Information given =>
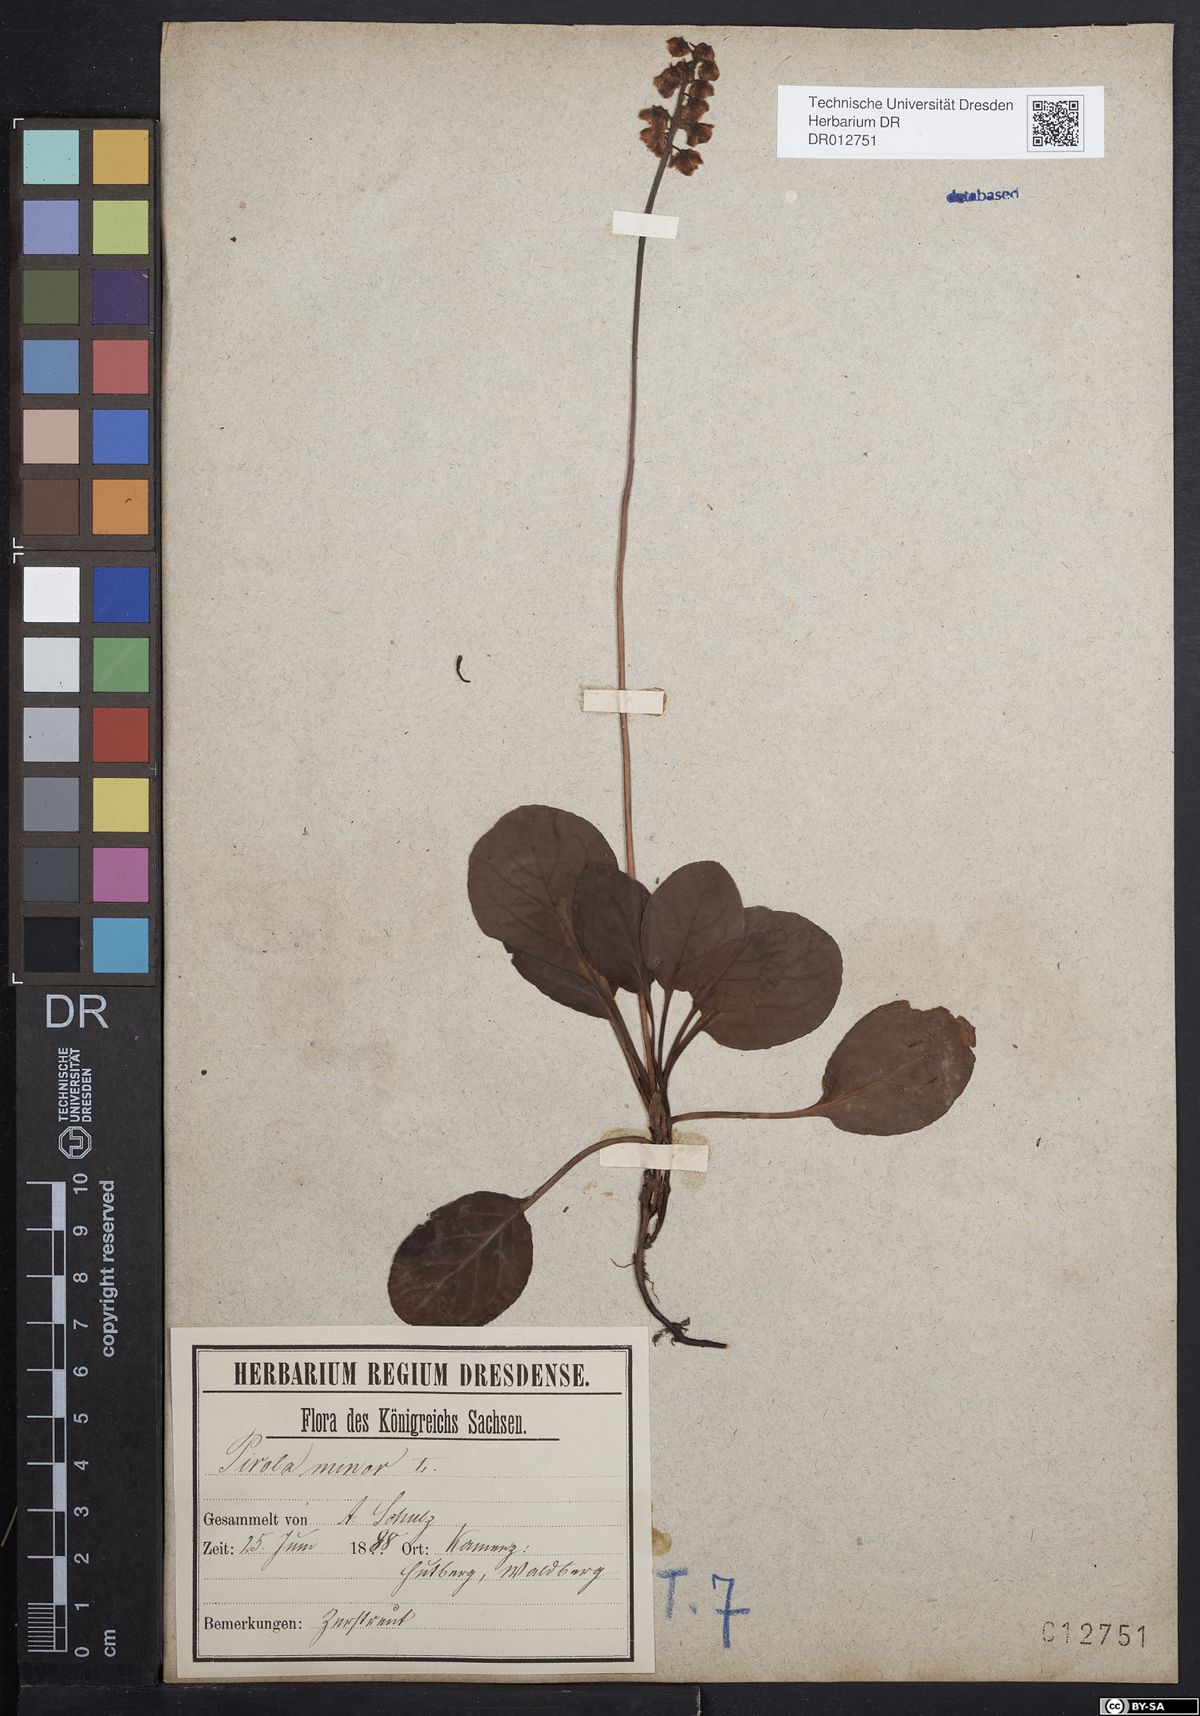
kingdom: Plantae
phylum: Tracheophyta
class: Magnoliopsida
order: Ericales
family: Ericaceae
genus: Pyrola
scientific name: Pyrola minor
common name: Common wintergreen
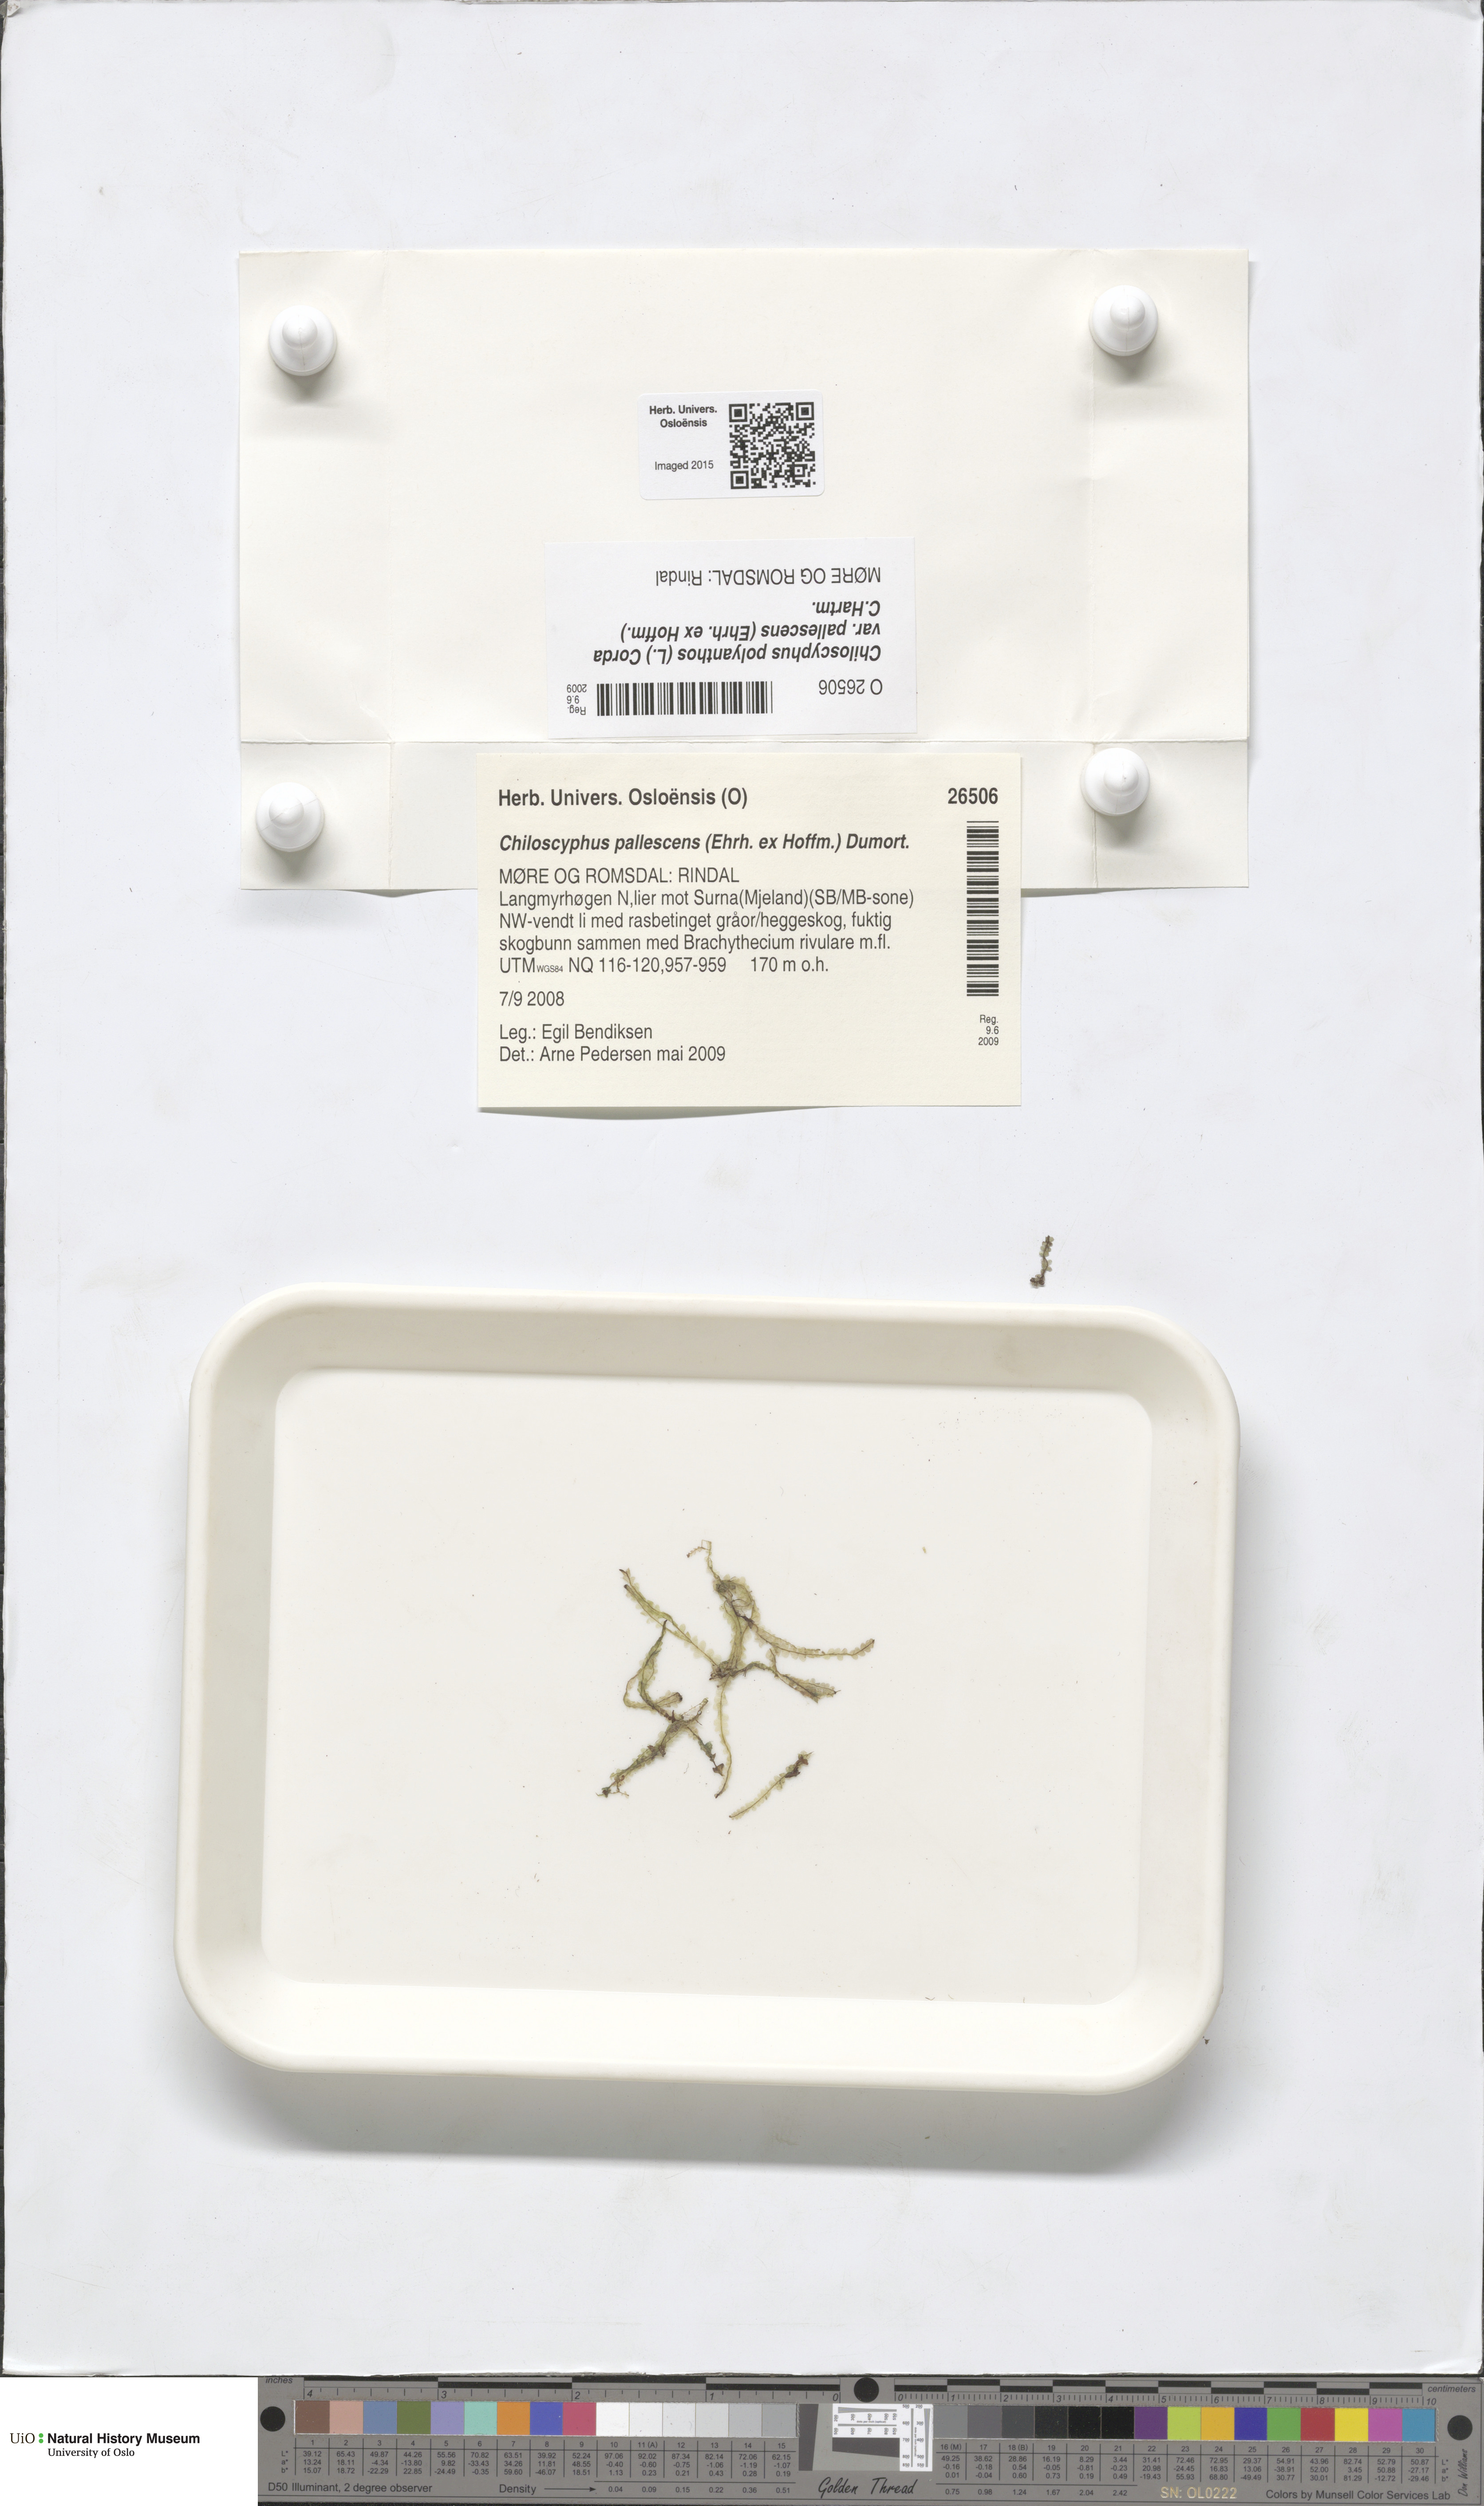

Goal => Retype the listing from the line containing "order: Ericales" through the end of the listing, and leave the pictures out of your answer.

Problem solution =>
order: Ericales
family: Ericaceae
genus: Pyrola
scientific name: Pyrola minor
common name: Common wintergreen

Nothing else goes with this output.